Uraian Tugas: Lanjutkan bacaan tentang lele yang dibesarkan dengan pakan kotoran manusia, mulai setelah kalimat terakhir yang ditampilkan.

Teks Bacaan:
- - - - -
Suatu ketika, Dr Anton Apriyantono bermaksud makan siang di sebuah warung makan. Ia memesan nasi pecel lele, yang lelenya masih fresh from the pond.
''Saya sudah membayangkan sedapnya makan pecel lele segar. Namun, begitu dimakan, si lele ternyata berasa kotoran manusia,'' kenang Mantan Menteri Pertanian itu. Maka, buyarlah selera makan Pak Anton.
Lele yang beraroma dan berasa tinja, semasa hidupnya dibesarkan dengan pakan berupa kotoran manusia atau binatang. Di Desa Rawakalong, Kecamatan Gunungsindur, Bogor, misalnya, masih banyak warga yang memelihara lele di empang pembuangan tinja di belakang atau samping rumahnya. Disebutnya lele koya.
- - - - -
Bahan yang Diberikan:
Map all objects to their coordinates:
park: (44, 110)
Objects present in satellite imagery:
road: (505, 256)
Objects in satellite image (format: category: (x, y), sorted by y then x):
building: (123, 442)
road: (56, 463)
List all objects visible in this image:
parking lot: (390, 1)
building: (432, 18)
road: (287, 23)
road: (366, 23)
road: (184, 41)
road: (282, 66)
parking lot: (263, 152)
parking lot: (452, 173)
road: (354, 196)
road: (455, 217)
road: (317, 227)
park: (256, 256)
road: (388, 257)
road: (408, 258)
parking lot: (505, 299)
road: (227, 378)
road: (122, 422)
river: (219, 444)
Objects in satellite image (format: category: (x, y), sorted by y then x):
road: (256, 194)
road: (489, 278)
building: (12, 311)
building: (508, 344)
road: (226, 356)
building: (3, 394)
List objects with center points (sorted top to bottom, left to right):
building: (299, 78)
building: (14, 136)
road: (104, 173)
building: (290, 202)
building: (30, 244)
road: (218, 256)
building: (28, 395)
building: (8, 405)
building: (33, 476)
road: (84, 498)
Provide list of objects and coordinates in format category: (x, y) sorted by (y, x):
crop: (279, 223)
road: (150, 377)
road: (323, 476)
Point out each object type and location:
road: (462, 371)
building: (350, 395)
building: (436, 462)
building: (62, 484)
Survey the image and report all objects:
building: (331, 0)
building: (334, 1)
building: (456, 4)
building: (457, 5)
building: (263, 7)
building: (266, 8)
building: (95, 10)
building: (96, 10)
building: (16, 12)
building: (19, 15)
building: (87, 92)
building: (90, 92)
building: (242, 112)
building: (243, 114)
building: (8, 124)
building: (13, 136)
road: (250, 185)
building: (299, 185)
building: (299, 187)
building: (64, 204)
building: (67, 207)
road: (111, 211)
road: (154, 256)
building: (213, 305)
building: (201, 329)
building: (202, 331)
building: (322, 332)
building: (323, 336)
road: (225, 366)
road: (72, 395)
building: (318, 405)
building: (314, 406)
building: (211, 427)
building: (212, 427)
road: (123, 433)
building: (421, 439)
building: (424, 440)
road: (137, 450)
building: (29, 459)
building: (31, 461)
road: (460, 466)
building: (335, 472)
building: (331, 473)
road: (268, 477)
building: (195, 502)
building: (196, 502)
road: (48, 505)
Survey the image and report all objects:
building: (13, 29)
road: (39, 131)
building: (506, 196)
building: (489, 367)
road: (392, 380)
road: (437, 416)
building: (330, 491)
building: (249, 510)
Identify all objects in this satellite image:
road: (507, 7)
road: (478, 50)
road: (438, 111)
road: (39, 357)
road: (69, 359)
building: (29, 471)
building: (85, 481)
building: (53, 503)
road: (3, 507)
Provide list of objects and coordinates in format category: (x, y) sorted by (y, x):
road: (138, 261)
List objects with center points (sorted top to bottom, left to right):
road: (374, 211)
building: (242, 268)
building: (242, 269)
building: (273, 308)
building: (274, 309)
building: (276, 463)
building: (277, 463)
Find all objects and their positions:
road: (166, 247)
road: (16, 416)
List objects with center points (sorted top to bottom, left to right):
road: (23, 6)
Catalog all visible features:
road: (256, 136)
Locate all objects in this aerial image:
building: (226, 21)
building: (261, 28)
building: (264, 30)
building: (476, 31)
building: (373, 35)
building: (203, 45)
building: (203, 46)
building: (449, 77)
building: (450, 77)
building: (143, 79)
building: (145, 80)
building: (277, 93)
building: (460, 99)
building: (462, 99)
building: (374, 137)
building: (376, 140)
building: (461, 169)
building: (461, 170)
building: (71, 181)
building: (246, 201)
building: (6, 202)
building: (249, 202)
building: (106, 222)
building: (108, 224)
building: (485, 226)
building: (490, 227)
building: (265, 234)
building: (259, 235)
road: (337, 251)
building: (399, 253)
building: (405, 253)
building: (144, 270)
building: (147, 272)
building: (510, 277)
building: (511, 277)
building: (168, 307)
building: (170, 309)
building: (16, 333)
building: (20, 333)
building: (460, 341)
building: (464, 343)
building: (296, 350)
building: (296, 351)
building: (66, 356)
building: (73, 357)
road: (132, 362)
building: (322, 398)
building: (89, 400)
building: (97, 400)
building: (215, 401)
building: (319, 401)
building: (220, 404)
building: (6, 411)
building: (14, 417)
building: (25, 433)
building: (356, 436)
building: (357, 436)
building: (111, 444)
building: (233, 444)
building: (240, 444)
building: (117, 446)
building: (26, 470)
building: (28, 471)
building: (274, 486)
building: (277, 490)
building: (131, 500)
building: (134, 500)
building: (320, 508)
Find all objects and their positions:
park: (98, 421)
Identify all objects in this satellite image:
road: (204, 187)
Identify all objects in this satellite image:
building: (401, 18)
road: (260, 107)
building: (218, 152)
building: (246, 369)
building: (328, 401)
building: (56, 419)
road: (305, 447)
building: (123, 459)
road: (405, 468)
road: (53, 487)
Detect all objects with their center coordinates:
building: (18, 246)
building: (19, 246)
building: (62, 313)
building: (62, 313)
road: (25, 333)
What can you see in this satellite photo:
- - - - -
Hasil Latihan:
Di kolam kecil pengganti septic tank itu, lele koya berfungsi untuk mendaur-ulang feces manusia. Dengan demikian, empang tidak cepat penuh tinja, mengurangi bau yang menguar, dan lelenya pun bisa dijual. Tentu saja harga jual lele koya tak setinggi lele liar atau yang dibesarkan dengan pakan pelet.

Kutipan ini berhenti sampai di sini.